I was really worried about going to work because a couple of girls I work with know about what's been going on and I knew they would ask. I managed to get through one girl it was a quick conversation because she was off when I was starting. The other however I wasn't so lucky. She was nice enough to give me a hug and I felt like a moron or crying at work. 

She invited me out to drinks tomorrow with another girl from work and I said yes. Which is something I wouldn't do in a million years! My anxiety about it is pretty strong right now. I've never really had friends that go out. So I have no idea what to expect and no idea what I'm supposed to wear. I'm terrified of looking stupid infront of these people I have to work with. I'm going to ask the girl that invited me what I should wear. I feel dumb for having to ask but asking seems like the lesser of two evils here.

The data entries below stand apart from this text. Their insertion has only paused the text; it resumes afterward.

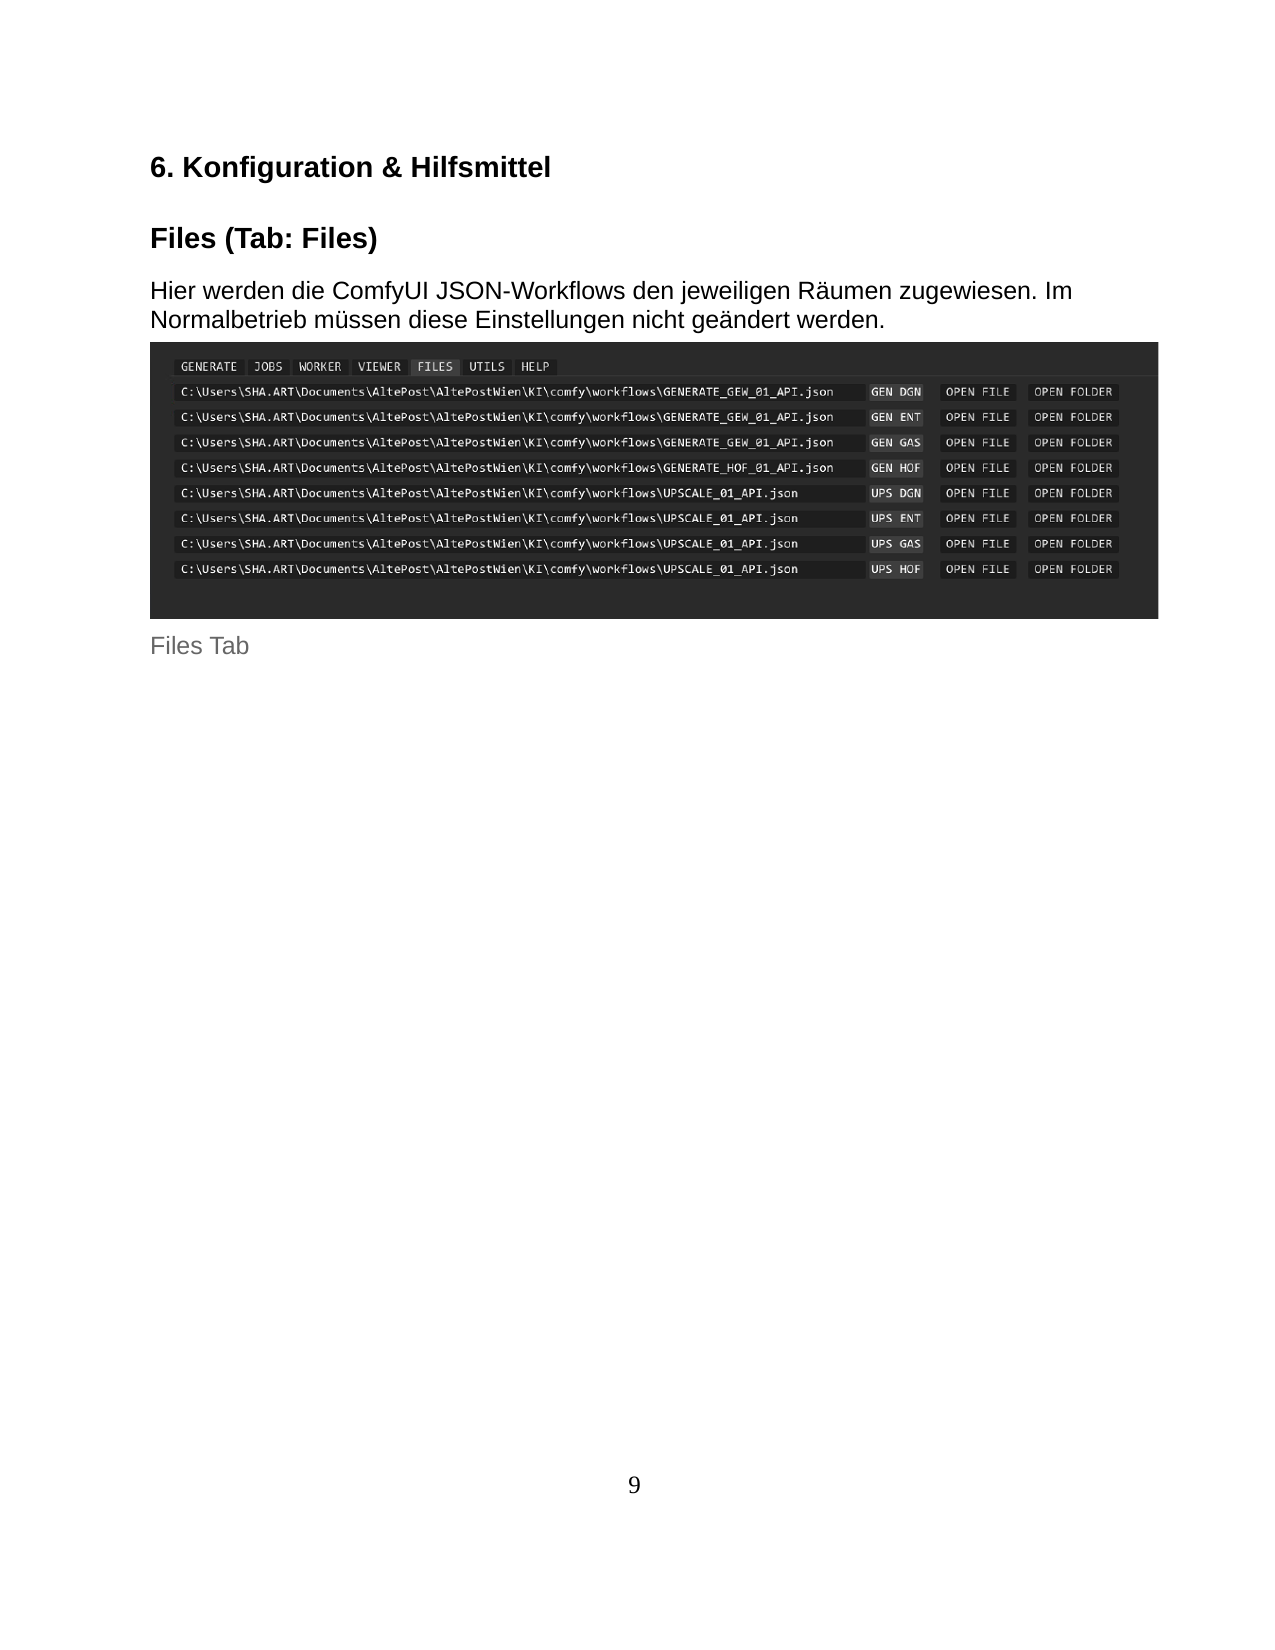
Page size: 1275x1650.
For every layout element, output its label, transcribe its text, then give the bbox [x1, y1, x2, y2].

text Files Tab [150, 631, 1125, 659]
subtitle Files (Tab: Files) [150, 221, 1125, 254]
picture [150, 342, 1159, 619]
subtitle 6. Konfiguration & Hilfsmittel [150, 150, 1125, 183]
text Hier werden die ComfyUI JSON-Workflows den jeweiligen Räumen zugewiesen. Im Normalbetrieb müssen diese Einstellungen nicht geändert werden. [150, 276, 1125, 333]
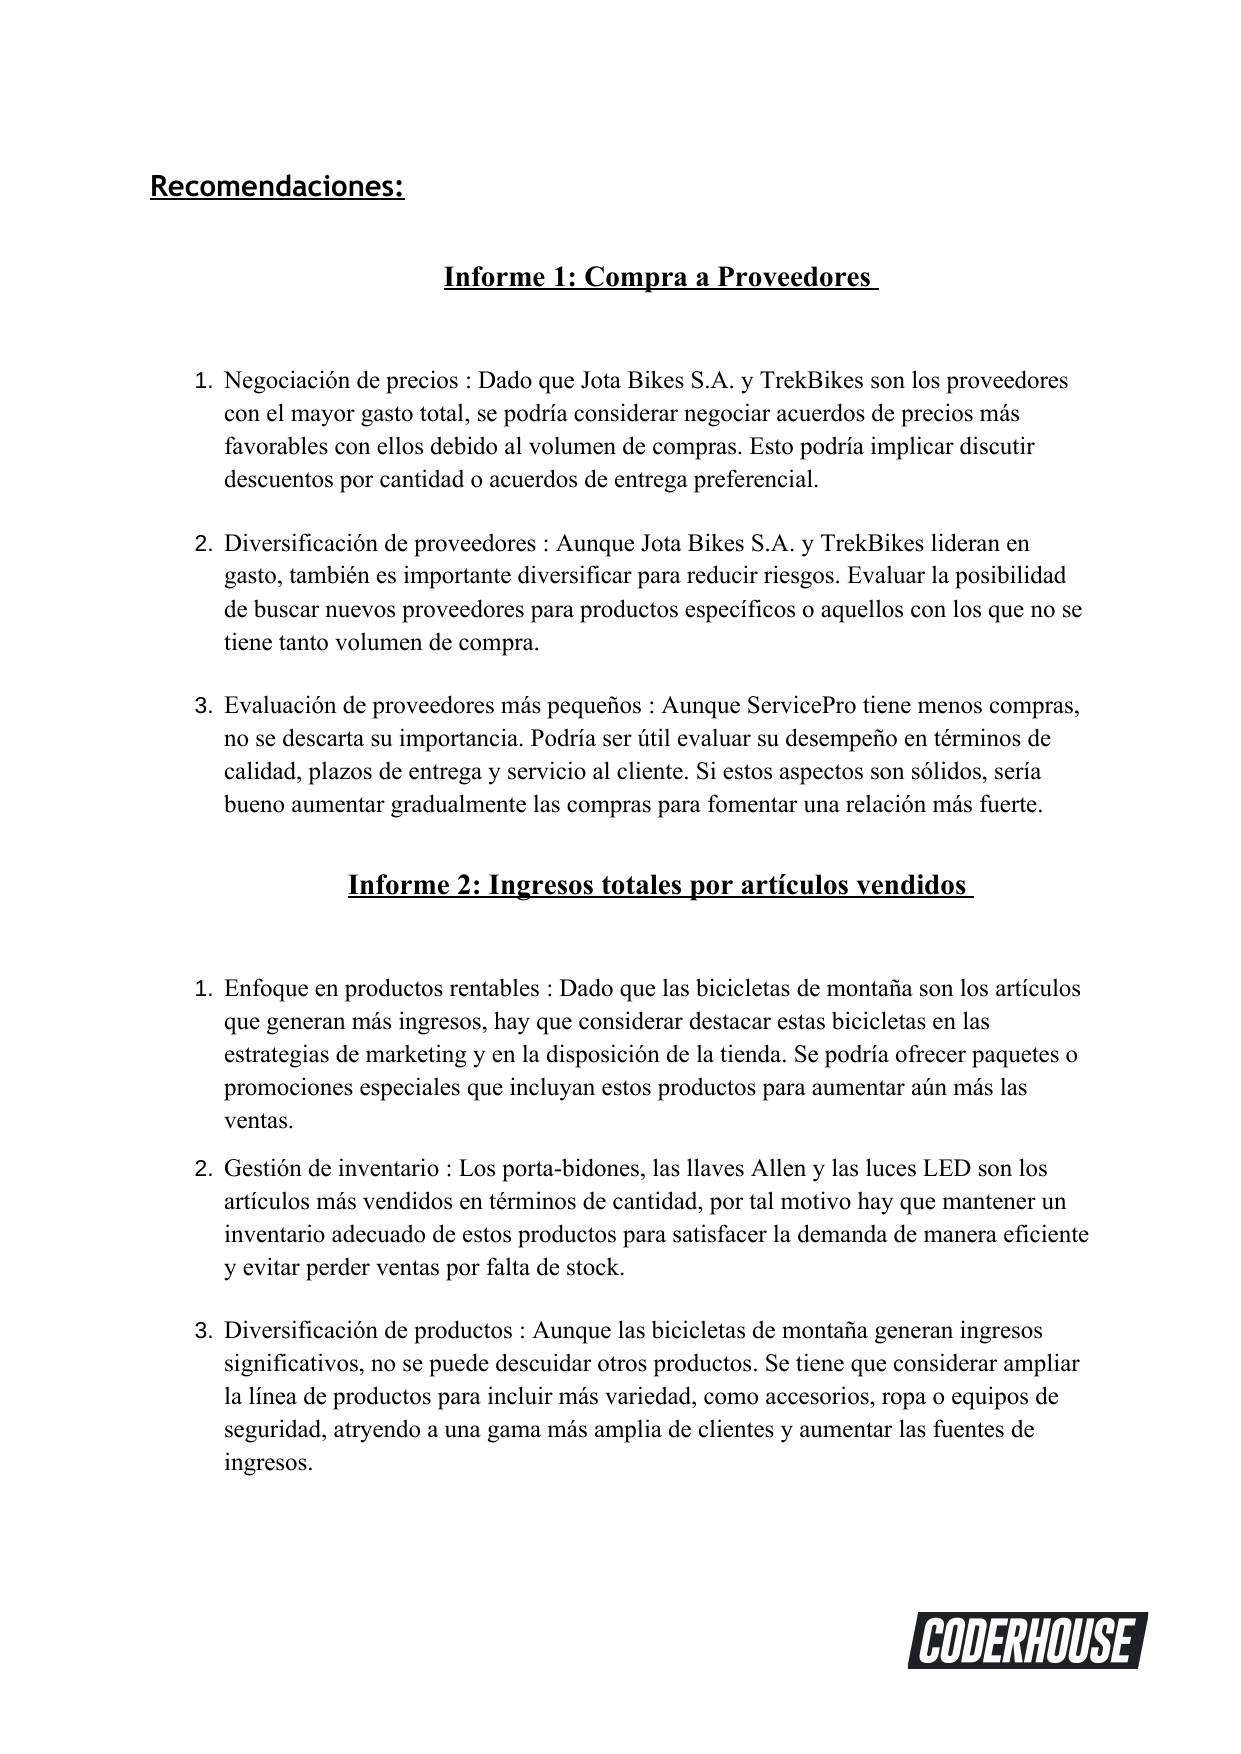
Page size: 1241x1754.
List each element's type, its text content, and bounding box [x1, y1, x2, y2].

list Informe 2: Ingresos totales por artículos vendidos [194, 867, 1090, 900]
list Informe 1: Compra a Proveedores [194, 259, 1090, 293]
subtitle Recomendaciones: [150, 169, 1090, 203]
list Diversificación de productos : Aunque las bicicletas de montaña generan ingresos significativos, no se puede descuidar otros productos. Se tiene que considerar ampliar la línea de productos para incluir más variedad, como accesorios, ropa o equipos de seguridad, atryendo a una gama más amplia de clientes y aumentar las fuentes de ingresos. [194, 1315, 1090, 1476]
picture [907, 1612, 1149, 1669]
list Enfoque en productos rentables : Dado que las bicicletas de montaña son los artículos que generan más ingresos, hay que considerar destacar estas bicicletas en las estrategias de marketing y en la disposición de la tienda. Se podría ofrecer paquetes o promociones especiales que incluyan estos productos para aumentar aún más las ventas. [194, 973, 1090, 1134]
list Diversificación de proveedores : Aunque Jota Bikes S.A. y TrekBikes lideran en gasto, también es importante diversificar para reducir riesgos. Evaluar la posibilidad de buscar nuevos proveedores para productos específicos o aquellos con los que no se tiene tanto volumen de compra. [194, 528, 1090, 655]
list Negociación de precios : Dado que Jota Bikes S.A. y TrekBikes son los proveedores con el mayor gasto total, se podría considerar negociar acuerdos de precios más favorables con ellos debido al volumen de compras. Esto podría implicar discutir descuentos por cantidad o acuerdos de entrega preferencial. [194, 365, 1090, 493]
list Gestión de inventario : Los porta-bidones, las llaves Allen y las luces LED son los artículos más vendidos en términos de cantidad, por tal motivo hay que mantener un inventario adecuado de estos productos para satisfacer la demanda de manera eficiente y evitar perder ventas por falta de stock. [194, 1153, 1090, 1281]
list Evaluación de proveedores más pequeños : Aunque ServicePro tiene menos compras, no se descarta su importancia. Podría ser útil evaluar su desempeño en términos de calidad, plazos de entrega y servicio al cliente. Si estos aspectos son sólidos, sería bueno aumentar gradualmente las compras para fomentar una relación más fuerte. [194, 690, 1090, 818]
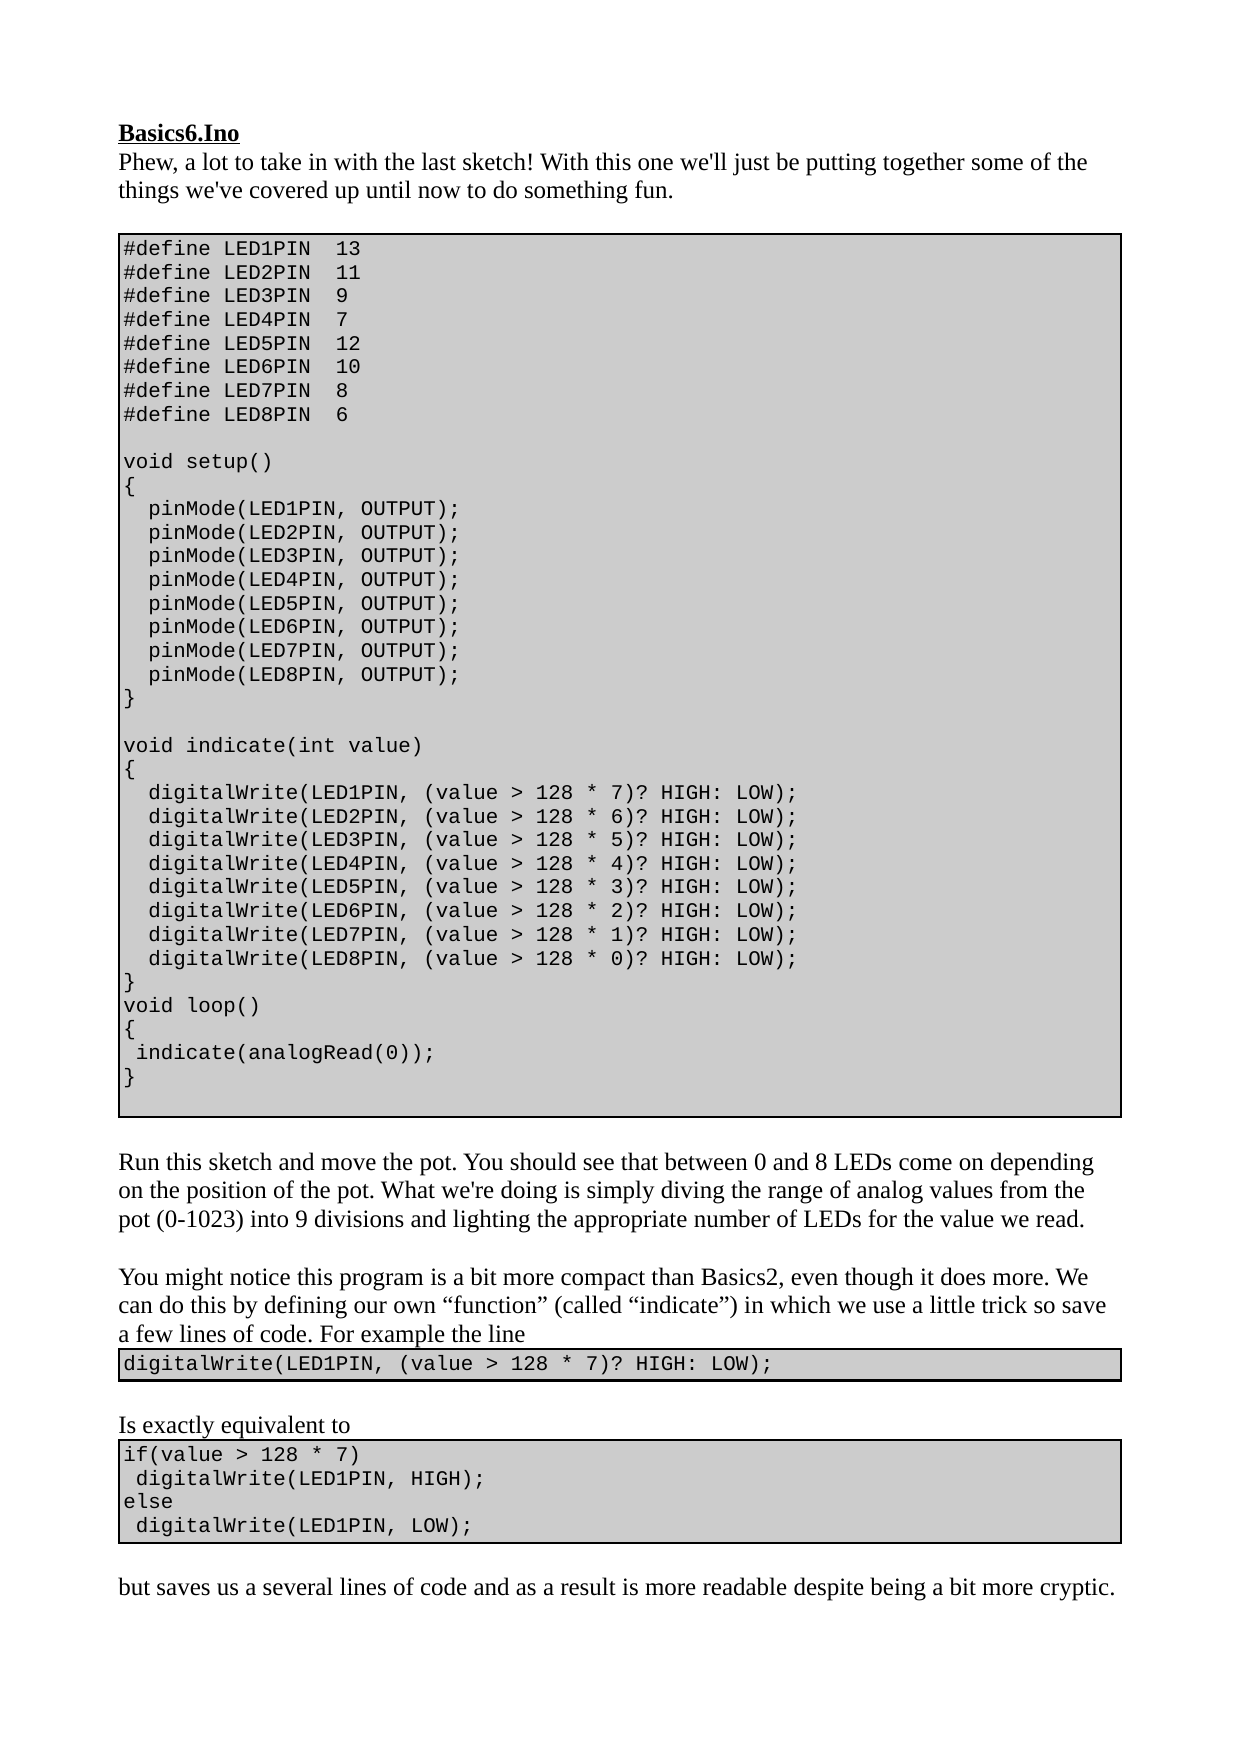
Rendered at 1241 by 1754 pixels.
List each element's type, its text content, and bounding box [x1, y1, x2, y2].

text pinMode(LED7PIN, OUTPUT); [120, 635, 1120, 659]
text digitalWrite(LED2PIN, (value > 128 * 6)? HIGH: LOW); [120, 801, 1120, 824]
text void loop() [120, 990, 1120, 1013]
text } [120, 966, 1120, 990]
text { [120, 1013, 1120, 1037]
text #define LED7PIN 8 [120, 375, 1120, 399]
text Is exactly equivalent to [118, 1410, 1122, 1439]
text digitalWrite(LED4PIN, (value > 128 * 4)? HIGH: LOW); [120, 848, 1120, 872]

I work again tonight and I'm scared I'll bawl again. I'm also working with one of the managers that is jokingly a jerk. I know he is a really nice person and I know not to take him personally but right now I guess I'm too emotional for it. He was being his normal teasing self last night and I almost cried again.

I've also been texting my I don't even know what to call your husband when you are separated. We've discussed our weak points and what we need to work on. I told me he misses me. I told him I missed how thing were when we were dating and not living together. Back then he was engaging and responsive to me. And although it was usually only once a week the sex was completely different. He just overall seemed to care more. Granted I don't know if things got back to that if it would even work. I might never be able to trust him again.


----------



## GutPunch (Nov 2, 2012)

Are you in individual counseling?


----------



## percy (Apr 26, 2013)

I really don't think I can give you constructive advice but I just wanted to say I am so sorry for what you are going through.
I would think that the people you work with care about you and your well being. There is no shame in admitting that you are going through a tough time, you may be surprised at the support you receive. I know I was.
Gutpunch is right, counselling would be a good option to help you.


----------



## Very (Jun 19, 2013)

Thank you Percy! 

It's so hard and it's made even worse by this war going on in my head. Half of me understands that this had to happen or my own well being an is completely rational. While the other half of me still thinks my needs are not worthy. That I should be ashamed for putting myself before someone else.

How can people work and go through this! I feel like I'll just crumble apart infront of people.


----------



## Very (Jun 19, 2013)

And no I'm not currently in counciling. I can't afford anything at the moment so none for me for awhile.


----------



## Openminded (Feb 21, 2013)

It's a hard road for certain. Nothing easy about it, unfortunately.

Could you get some self-help books from the library, or download some, that might be useful?


----------



## noas55 (Jun 25, 2013)

Read self help books. I am doing that now after my wife of 24 years has asked for separation.
I am slowly rebuilding myself to be a better person for myself and either my wife or the next lady i find.


----------